• [Texte]
Le journaliste Caleb Kolié écris au Général Mamadi Doumbouya ( Lettre ouverte)

Lettre ouverte au Général Mamady Doumbouya, Président de la Transition Guinéenne.

Monsieur le Président de la Transition,

Permettez-moi tout d’abord de vous saluer avec le respect et la considération que mérite votre fonction, ainsi que l’engagement que vous avez pris pour la Guinée. Je m’adresse à vous aujourd’hui en tant que citoyen préoccupé par l’avenir de notre pays, animé par un esprit de dialogue et de construction. Je tiens à vous rappeler que j’ai eu l’honneur de vous rencontrer deux jours seulement après la prise du pouvoir, et je maintiens tout ce que je vous ai dit ce jour-là. Vous étiez, et vous restez à mes yeux, cet homme plein d’ambition pour la Guinée, celui que j’ai quitté dans votre bureau avec l’espoir d’un avenir meilleur pour notre nation.

Aujourd’hui, cet espoir est mis à l’épreuve par une situation socio-politique tendue, qui menace la cohésion nationale et la stabilité de notre pays. C’est pourquoi je me permets de vous adresser ce plaidoyer, avec la conviction que vous êtes en mesure d’apaiser les tensions et de poser les bases d’une réconciliation durable.

1. La nécessité d’apaiser le climat socio-politique.
La Guinée traverse une période critique, marquée par des divisions profondes et des frustrations accumulées au fil des décennies. Pour éviter une escalade des tensions, il est impératif de prendre des mesures courageuses et inclusives. Parmi celles-ci, la question de votre éligibilité à la prochaine élection présidentielle, si la future constitution le permet, est un sujet qui divise. Vous avez, dans les jours qui ont suivi la prise du pouvoir, fait la promesse que ni vous, ni aucun membre du CNRD ou du gouvernement, ne seriez candidat à quelque élection que ce soit. Cependant, il est important de reconnaître que ces promesses ont été faites dans un contexte d’euphorie et de méconnaissance des réalités du pouvoir.

Si vous décidiez de vous porter candidat, cela ne devrait pas être perçu comme une trahison, mais comme une évolution naturelle de votre engagement pour la Guinée. Cependant, pour que cette décision soit acceptée par tous, elle doit s’accompagner de mesures fortes et symboliques, visant à rétablir la confiance et à apaiser les cœurs.

2. Les préalables indispensables à une réconciliation nationale.
Pour que votre éventuelle candidature soit légitime et acceptée, il est essentiel de créer un climat de confiance et d’inclusion. Voici quelques mesures que je vous propose de considérer :

– La libération des figures politiques emblématiques : En utilisant le mécanisme de la grâce présidentielle, vous pourriez procéder à la libération du Capitaine Moussa Dadis Camara, ainsi que d’autres ténors de la politique guinéenne. Cette démarche serait un geste fort en faveur de la réconciliation.
– Une loi d’amnistie : Le Conseil National de la Transition (CNT) pourrait initier une loi d’amnistie permettant à ces personnalités de recouvrer leurs droits civiques et de participer pleinement à la vie politique.
– Le retour des exilés : Autoriser et protéger le retour de tous ceux qui se sentent menacés par la justice ou le CNRD est une étape cruciale. Ces acteurs doivent pouvoir participer aux élections et contribuer à la reconstruction de notre pays.

• [Consignes]
• 1. Recopiez mot pour mot le passage de la lettre ouverte allant de « Si vous décidiez » à « de la réconciliation. ».
• 2. Selon la lettre ouverte, quel mécanisme permettrait de libérer le Capitaine Moussa Dadis Camara ?

• [Lignes]

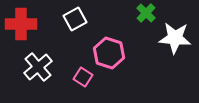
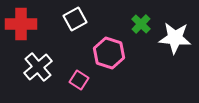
green cross: moved 5 px left, 11 px down
pink square: moved 4 px left, 3 px down
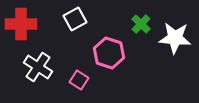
white cross: rotated 16 degrees counterclockwise
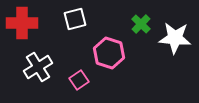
white square: rotated 15 degrees clockwise
red cross: moved 1 px right, 1 px up
white cross: rotated 24 degrees clockwise
pink square: rotated 24 degrees clockwise
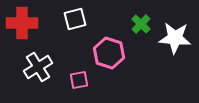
pink square: rotated 24 degrees clockwise
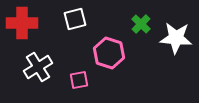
white star: moved 1 px right
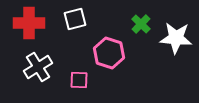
red cross: moved 7 px right
pink square: rotated 12 degrees clockwise
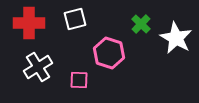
white star: rotated 24 degrees clockwise
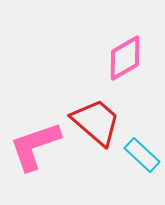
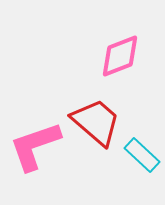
pink diamond: moved 5 px left, 2 px up; rotated 9 degrees clockwise
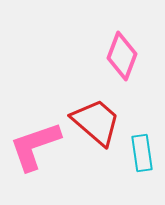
pink diamond: moved 2 px right; rotated 48 degrees counterclockwise
cyan rectangle: moved 2 px up; rotated 39 degrees clockwise
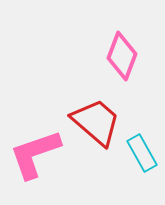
pink L-shape: moved 8 px down
cyan rectangle: rotated 21 degrees counterclockwise
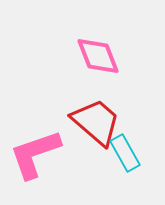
pink diamond: moved 24 px left; rotated 42 degrees counterclockwise
cyan rectangle: moved 17 px left
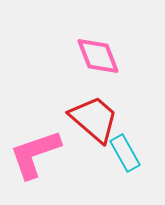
red trapezoid: moved 2 px left, 3 px up
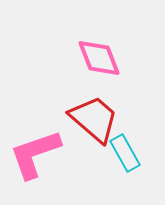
pink diamond: moved 1 px right, 2 px down
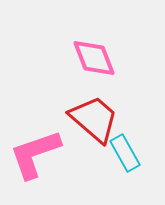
pink diamond: moved 5 px left
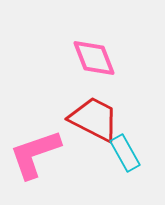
red trapezoid: rotated 14 degrees counterclockwise
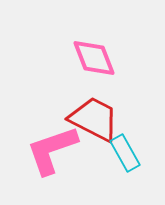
pink L-shape: moved 17 px right, 4 px up
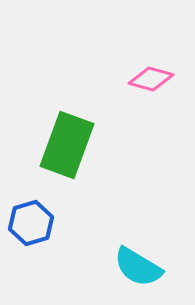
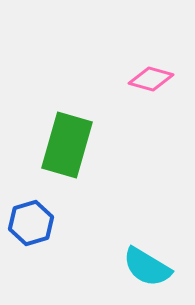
green rectangle: rotated 4 degrees counterclockwise
cyan semicircle: moved 9 px right
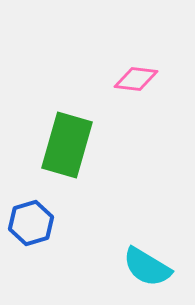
pink diamond: moved 15 px left; rotated 9 degrees counterclockwise
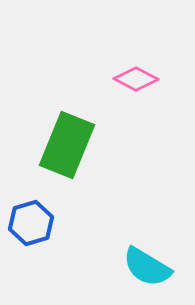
pink diamond: rotated 21 degrees clockwise
green rectangle: rotated 6 degrees clockwise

• [Corrigé]
• 1.
Si vous décidiez de vous porter candidat, cela ne devrait pas être perçu comme une trahison, mais comme une évolution naturelle de votre engagement pour la Guinée. Cependant, pour que cette décision soit acceptée par tous, elle doit s’accompagner de mesures fortes et symboliques, visant à rétablir la confiance et à apaiser les cœurs.

2. Les préalables indispensables à une réconciliation nationale.
Pour que votre éventuelle candidature soit légitime et acceptée, il est essentiel de créer un climat de confiance et d’inclusion. Voici quelques mesures que je vous propose de considérer :

– La libération des figures politiques emblématiques : En utilisant le mécanisme de la grâce présidentielle, vous pourriez procéder à la libération du Capitaine Moussa Dadis Camara, ainsi que d’autres ténors de la politique guinéenne. Cette démarche serait un geste fort en faveur de la réconciliation.

• 2. La grâce présidentielle.